EDW (Enterprise Data Warehouse) is a traditional methodology developed and grown over past three decades, highly matured with its own best practices. Hadoop has emerged a decade ago but one of the fastest growing eco system. Merging these two systems without giving importance to details of both the worlds would easily make a scenario of not utilizing strengths of both and eventually lead to frustrations and failures. Most of EDW migration fails due to ignoring fundamentals of EDW and Hadoop.

EDW

An Enterprise Data warehouse is set of tools and techniques to enable business to answer compelling questions about what happened. It enables businesses to view the facts of various business processes from a perspective of different dimensions.

Example: What is profit generated out of customers from Texas during Christmas season on each year for the past 5 years.

In the above profit is a fact or “some form of transaction”, customers, state Texas and Christmas season are dimensions. Thus data warehouse Enables businesses to take informed decisions based on facts.

A Data warehouse is also defined as, subject oriented, time variant, non volatile and integrated data store.

Traditionally, it is feasible to build an EDW from following approaches,

Bottom up

Build data marts with facts and dimensions and combine them together which will eventually form an EDW.

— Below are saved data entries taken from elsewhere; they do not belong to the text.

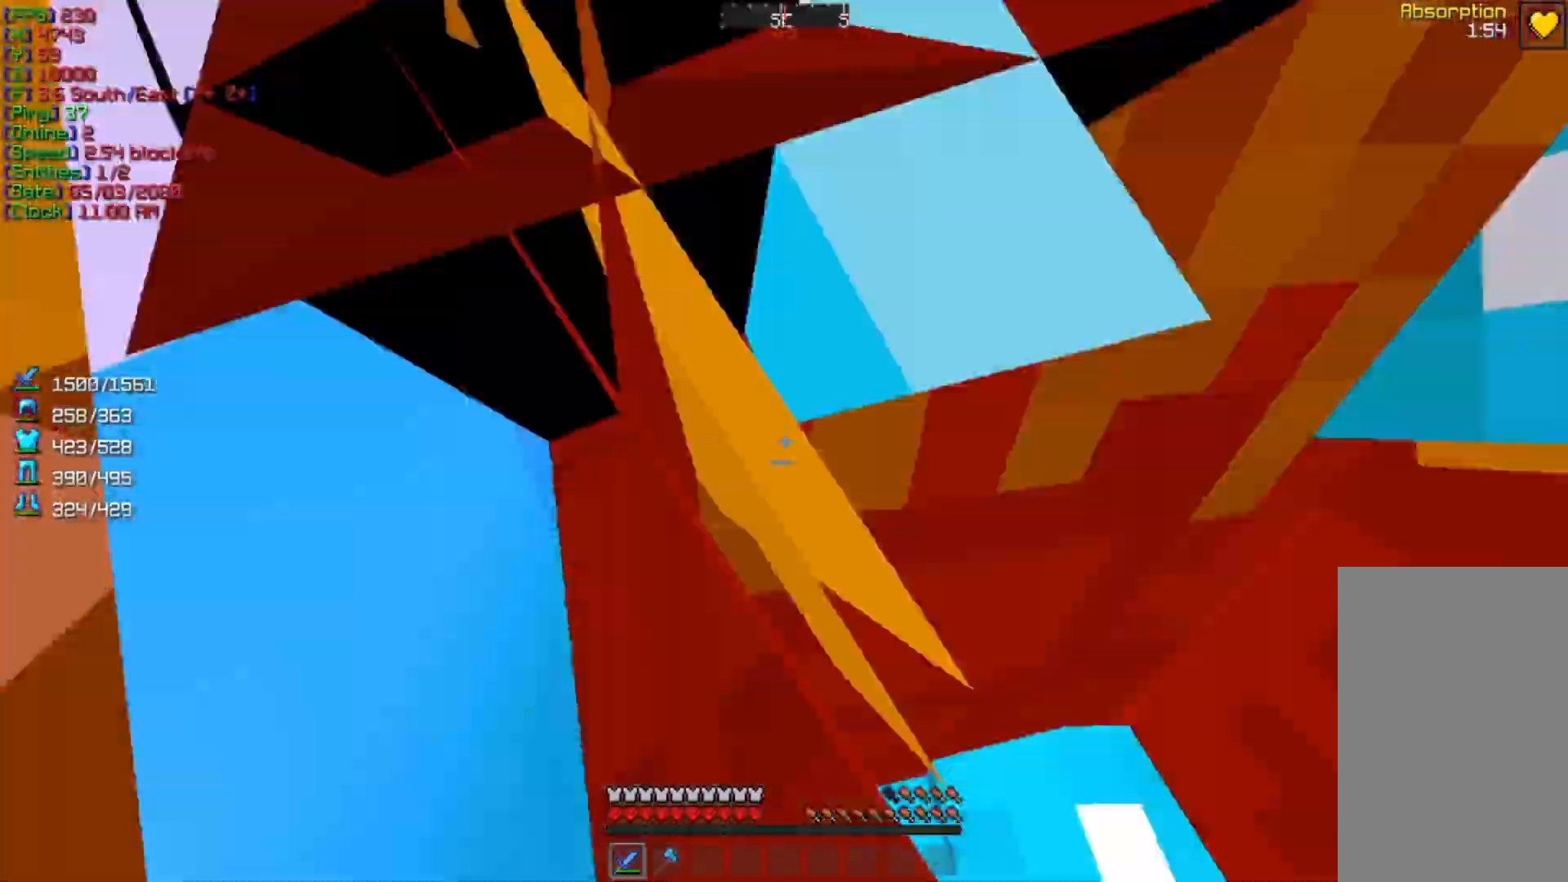
{"keys": ["d"], "mouse": [], "events": [[200, "mouse_left", "down"], [300, "mouse_left", "up"], [433, "w", "up"]]}
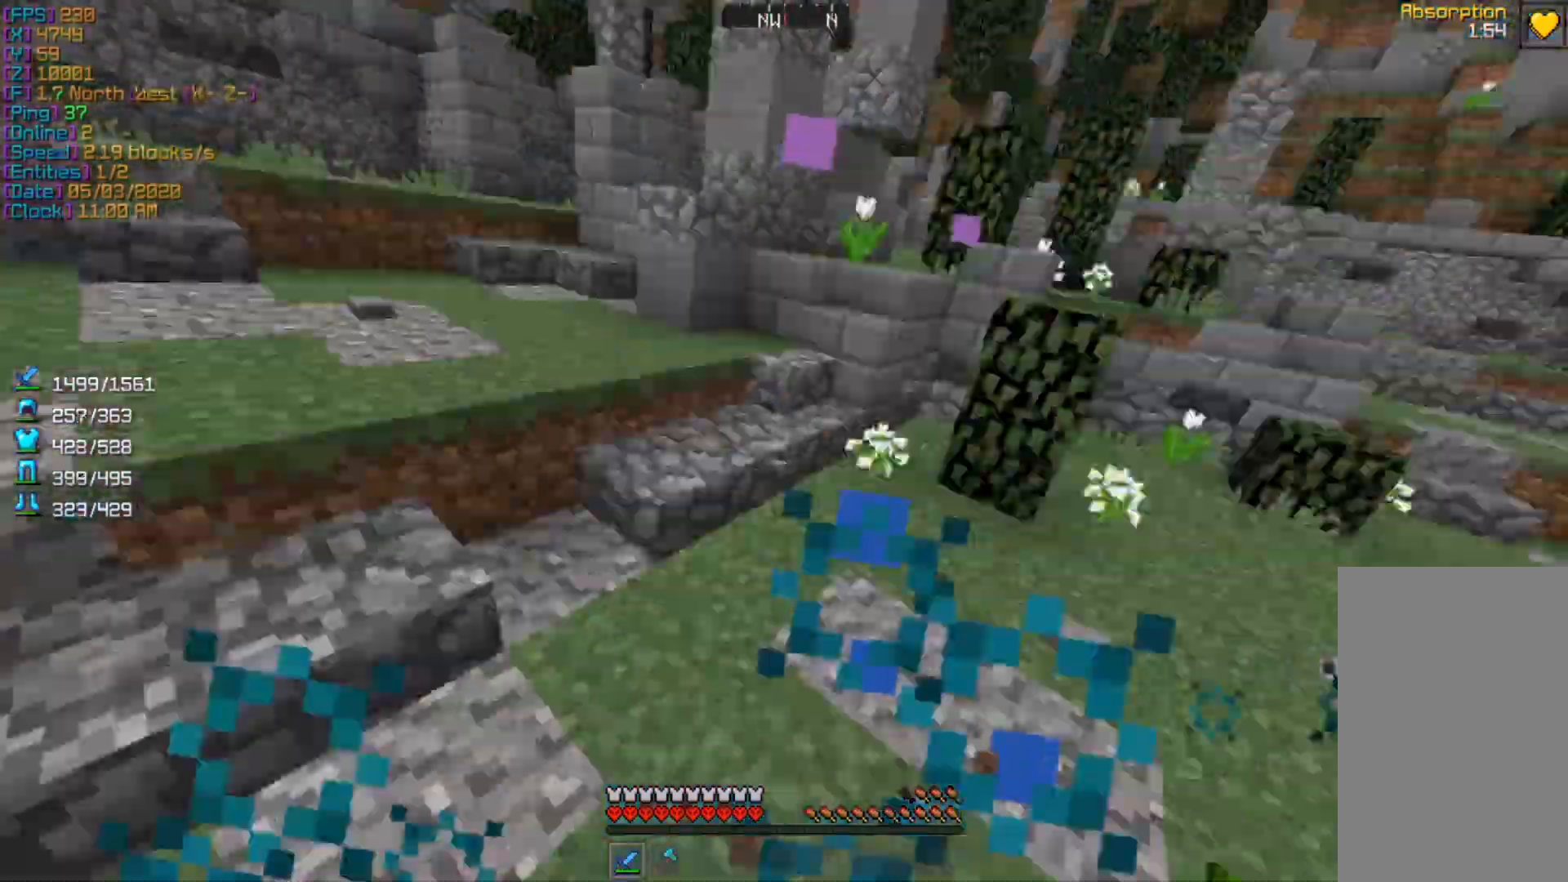
{"keys": ["a", "w"], "mouse": [], "events": [[33, "d", "up"], [100, "a", "down"], [200, "w", "down"]]}
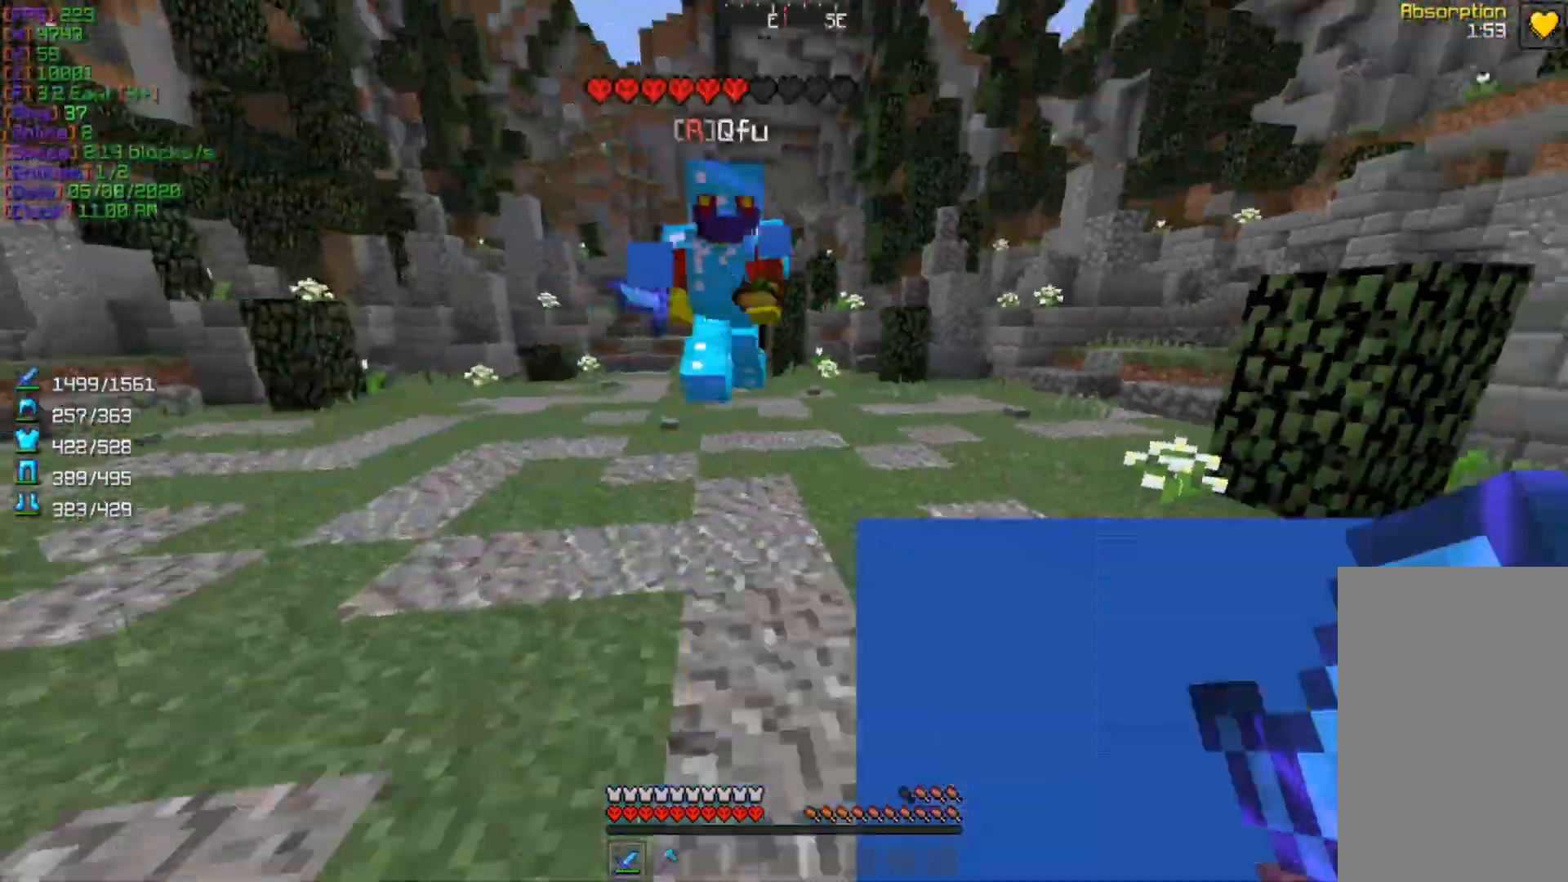
{"keys": [], "mouse": [], "events": [[67, "a", "up"], [100, "d", "down"], [400, "w", "up"], [467, "d", "up"]]}
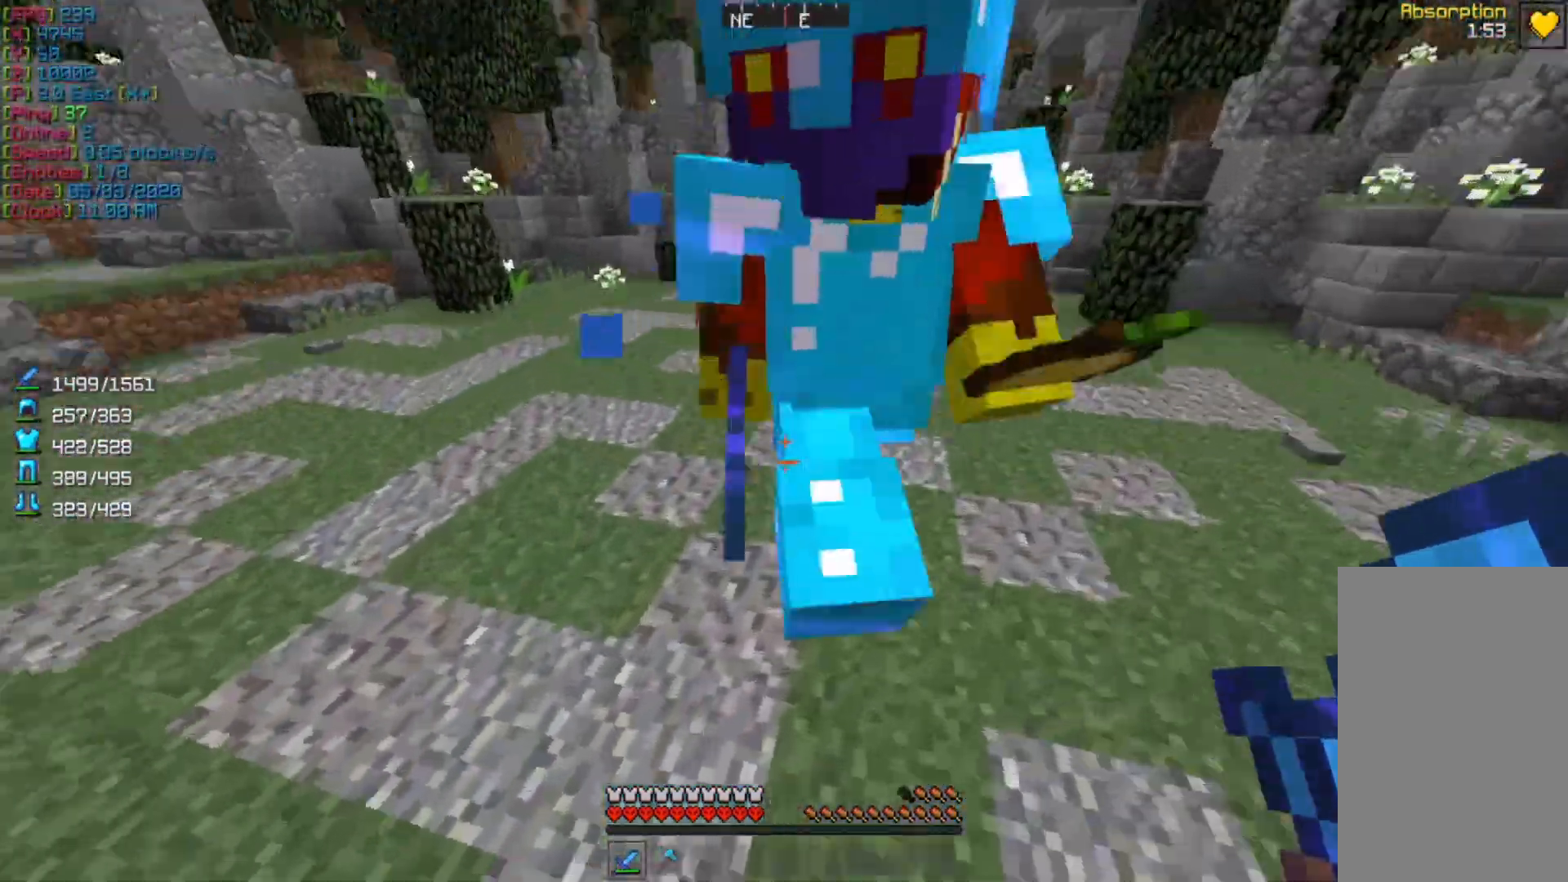
{"keys": ["w"], "mouse": [], "events": [[233, "mouse_left", "down"], [367, "mouse_left", "up"], [500, "w", "down"]]}
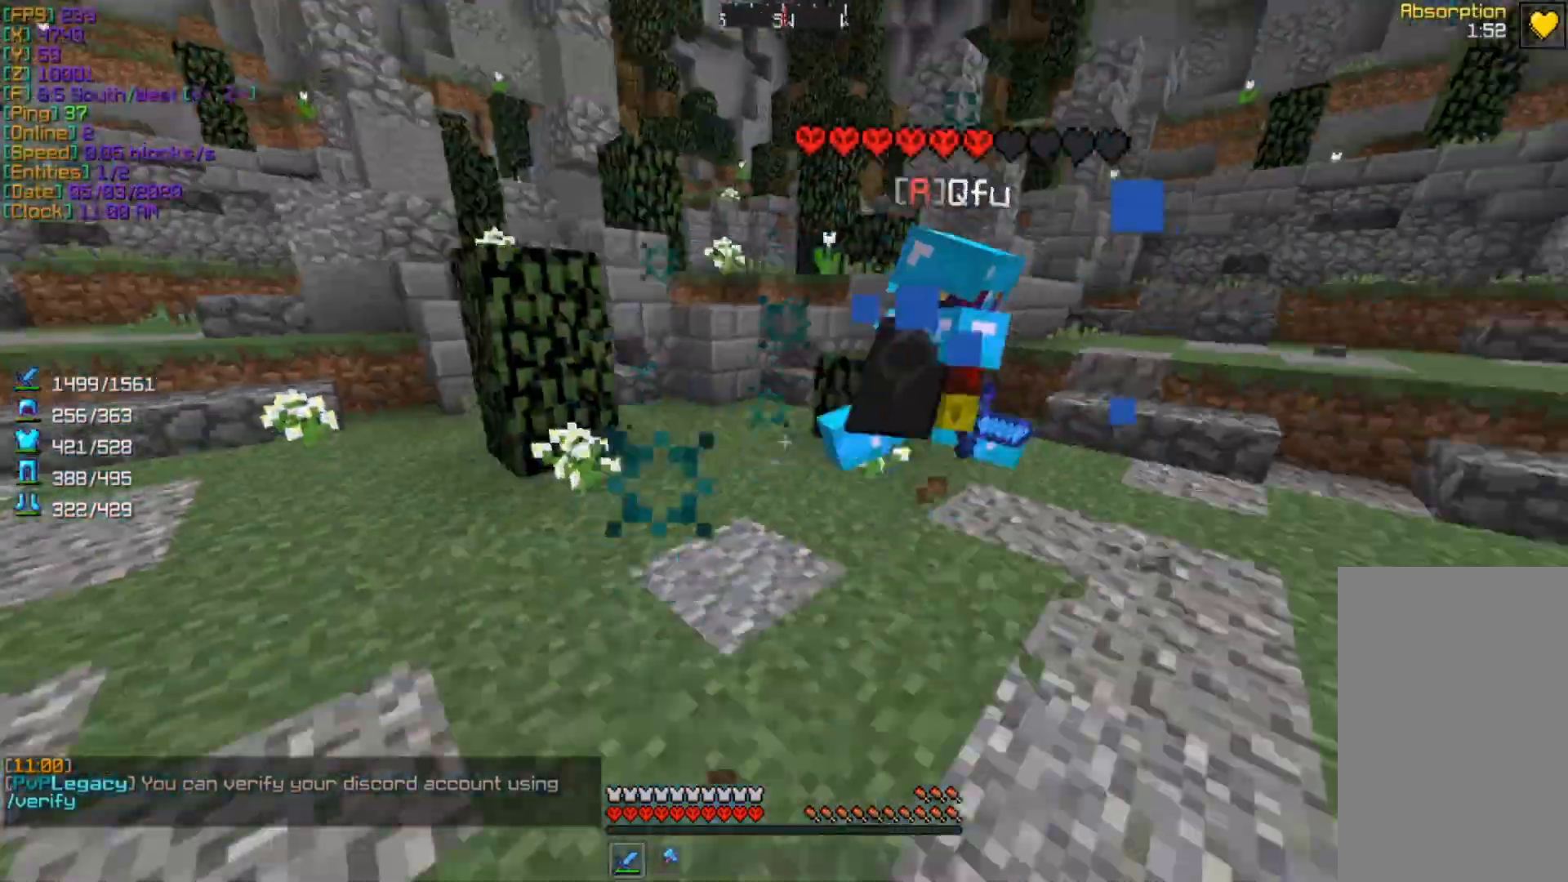
{"keys": [], "mouse": [], "events": [[33, "a", "down"], [167, "a", "up"], [400, "w", "up"]]}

A fact could be in the following forms,
- Transaction: made up of individual transactions.
- Accumulating: which captures a process flow. (example: a cycle from order placed to products sold out for a retail store)
- Periodic: Data captured on periodic intervals. (example: In a bank, Amount on every account at beginning of every month)
A dimension could be
- Date and time
- Customer
  - Classified on things like geography, demography, age etc.
  - Tracks changes,
    - This data set should store history of a customer.
    - Example: Customer John, where he lived during different period of time etc.
- Product
- Employee
- Cost center
Profit center

Top down

Build an EDW with 3NF model, which would to try to represent the whole business. A typical 3NF model will include,

People
Asset holdings
Contracts
Product
Event
Campaign
Medium
Location
Organization

ETL

In a Data warehouse, ETL provides the skeleton to the framework and also consumes 80% of effort, remaining goes to presentation layer. ETL includes, Data modeling, ETL architecture, Meta data management, ETL development and maintenance. Thus the core of data is different in Hadoop and EDW. Hadoop is ingested with raw data, processing and quality is later concern, where as EDW stores cleaned and integrated, tested thus confidently consumable data.

ETL Tools

ETL tools have been significant part in building an ETL infrastructure. These contributed in design, build, test and maintain ETL flows with lot easier and with lower or feasible budget in terms of developer hours, please be reminded that In a data warehouse budget spent on ETL development and maintenance effort is significant. Before evolution of stable ETL tools, ETL was carried out with SQL, PL/SQL and shell scripts.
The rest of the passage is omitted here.